From Sonipat to Sicily: a packing ritual
There is no perfect packing list. There is only the list a particular person assembles for a particular trip — over years, in private, with quiet self-knowledge.
The Cabin Aluminum 55 sits open on the bedroom floor. Beside it: a Voyager Duffel 45, two pairs of shoes, three linen shirts, a pair of trousers I have not worn in four years, the small brown leather pouch my mother gave me, and a passport that needs to be put somewhere I will remember when the taxi arrives at four in the morning.
This is a ritual. I will tell you the order of it, and what I have learned.
First, the absurd things
Before anything practical: a small stack of paperbacks I will not read; a notebook I will not write in; a fountain pen that will leak somewhere over the Arabian Sea. These are non-negotiable. The point of a long flight is to imagine a version of yourself you do not, in fact, become — and you cannot imagine that version without the props.
The shoes go in first
Always. Heel-to-toe along the base of the cabin, dust bag side up. They take the weight of everything that follows.
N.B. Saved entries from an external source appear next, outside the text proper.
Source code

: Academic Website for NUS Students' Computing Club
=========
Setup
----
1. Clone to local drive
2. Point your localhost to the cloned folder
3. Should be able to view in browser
Linen, folded the long way
Linen does not crease the way cotton does, and even if it does, the crease becomes part of the costume. I fold long, never small. Six shirts make a single neat brick.
The leather pouch goes in the duffel, never the cabin
This is the only rule that does not bend. The cabin will be searched at security. The cabin will be opened by hands you cannot see. Things of meaning go with the duffel, which stays under the seat, which stays in your sight.
The empty space
Whatever is left is the room you give yourself. I leave perhaps twenty percent — for the small object you find at a market, for the bottle of olive oil that is too good to ship, for the linen jacket you buy in Palermo because the heat there is more honest than the heat at home.
Pack like a person who wants to come back changed, and like a person who knows the bag will outlast the trip.